== Exercise ==
Working from the data below, write out exactly the lines from its first through the line that contains "اگرچه ETFهای بیت", both ends included and pictures omitted.
----------------------------------------
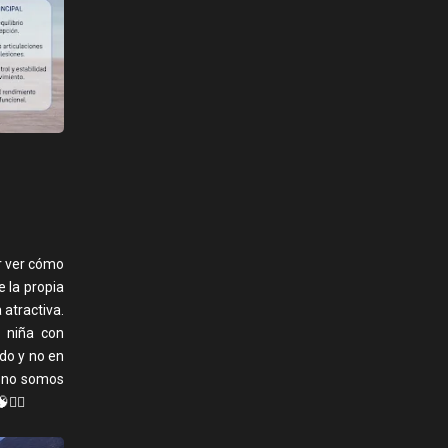
r ver cómo
 la propia
a atractiva.
a niña con
do y no en
s no somos
‍♂️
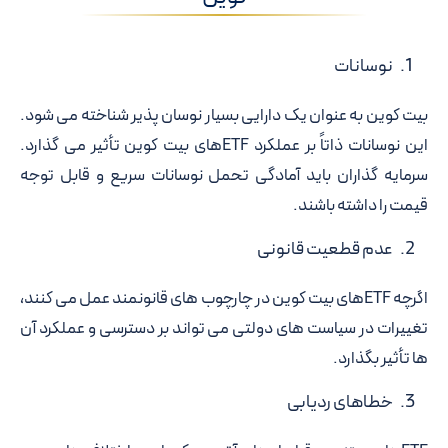
نوسانات
بیت کوین به عنوان یک دارایی بسیار نوسان پذیر شناخته می شود.
این نوسانات ذاتاً بر عملکرد ETFهای بیت کوین تأثیر می گذارد.
سرمایه گذاران باید آمادگی تحمل نوسانات سریع و قابل توجه
قیمت را داشته باشند.
عدم قطعیت قانونی
اگرچه ETFهای بیت کوین در چارچوب های قانونمند عمل می کنند،
تغییرات در سیاست های دولتی می تواند بر دسترسی و عملکرد آن
ها تأثیر بگذارد.
خطاهای ردیابی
----------------------------------------
== Written answer ==
r ver cómo
 la propia
a atractiva.
a niña con
do y no en
s no somos
‍♂️
نوسانات
بیت کوین به عنوان یک دارایی بسیار نوسان پذیر شناخته می شود.
این نوسانات ذاتاً بر عملکرد ETFهای بیت کوین تأثیر می گذارد.
سرمایه گذاران باید آمادگی تحمل نوسانات سریع و قابل توجه
قیمت را داشته باشند.
عدم قطعیت قانونی
اگرچه ETFهای بیت کوین در چارچوب های قانونمند عمل می کنند،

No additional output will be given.